◆ Page excerpt:
What is the difference between @property and a regular attribute?

@property lets you define computed attributes with getter/setter logic while keeping the obj.attr syntax. Useful for validation, caching, and derived values.

class Circle:
    def __init__(self, radius):
        self._radius = radius

    @property
    def radius(self):
        return self._radius

    @radius.setter
    def radius(self, val):
        if val < 0: raise ValueError("Negative")
        self._radius = val

    @property
    def area(self):  # computed on access
        return 3.14 * self._radius ** 2

What is duck typing?

"If it walks like a duck and quacks like a duck, it's a duck." Python doesn't care about an object's type — only that it has the right methods. You don't need to inherit from an interface; just implement the expected methods.

class Cat:
    def speak(self): return "Meow"
class Dog:
    def speak(self): return "Woof"

# No shared base class needed:
for a in [Cat(), Dog()]:
    print(a.speak())  # just works

Concurrency & Performance

Threading vs multiprocessing vs asyncio — when to use which?

Threading — I/O-bound tasks (API calls, file reads). GIL limits CPU parallelism but releases during I/O.

◆ Given information:
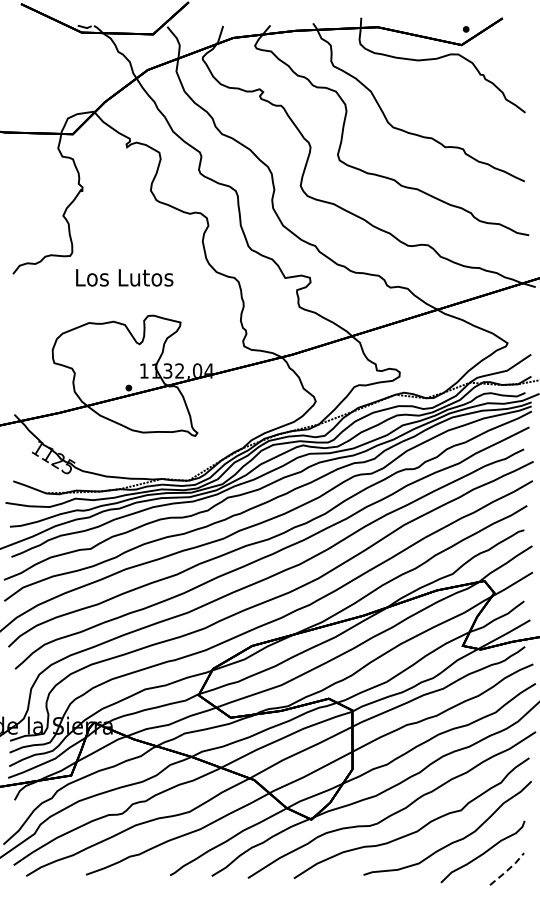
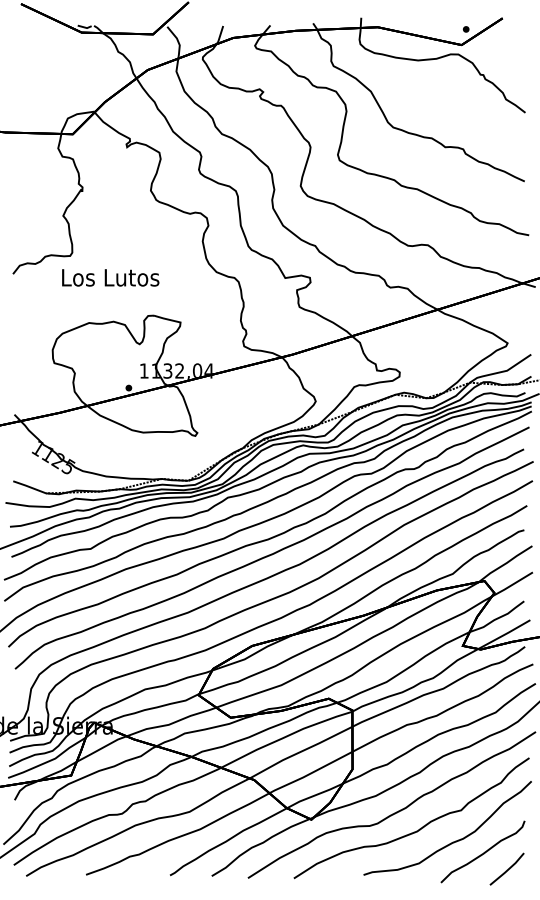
text at (124, 277) position: (124, 277) -> (110, 277)
line at (508, 869): dashed -> solid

◆ Required work:
- 1) In the Python excerpt above, which kind of tasks does it recommend threading for?
- 2) Write the next part of the Python excerpt, picking up after its last sentence.

◆ Exercise answers:
- 1) I/O-bound tasks, such as API calls and file reads.

- 2)
Multiprocessing — CPU-bound tasks (number crunching). Separate processes bypass the GIL entirely.

asyncio — Many concurrent I/O operations (web servers, scrapers). Single-threaded, event loop, very low overhead.

Rule of thumb: waiting on network? → asyncio. Crunching numbers? → multiprocessing. Simple I/O parallelism? → threading.

What is async/await and how does it work?

async def creates a coroutine. await pauses it until the awaited thing completes, letting other coroutines run. It's cooperative multitasking on a single thread.

import asyncio

async def fetch(url):
    await asyncio.sleep(1)  # yields control
    return f"data from {url}"

async def main():
    # Runs 3 fetches concurrently, not sequentially
    results = await asyncio.gather(
        fetch("a"), fetch("b"), fetch("c")
    )  # ~1s total, not ~3s

How would you optimize a slow Python function?

1. Profile first — cProfile, line_profiler, or timeit. Never guess.

2. Algorithm — O(n) vs O(n^2) matters more than any micro-optimization.

3. Data structures — dict/set for O(1) lookups instead of list scans.

4. Built-ins — sum(), map(), comprehensions are C-speed.

5. Caching — @lru_cache for expensive repeated computations.

6. Vectorize — NumPy instead of Python loops for numerical work.

7. Last resort — C extensions, Cython, or multiprocessing.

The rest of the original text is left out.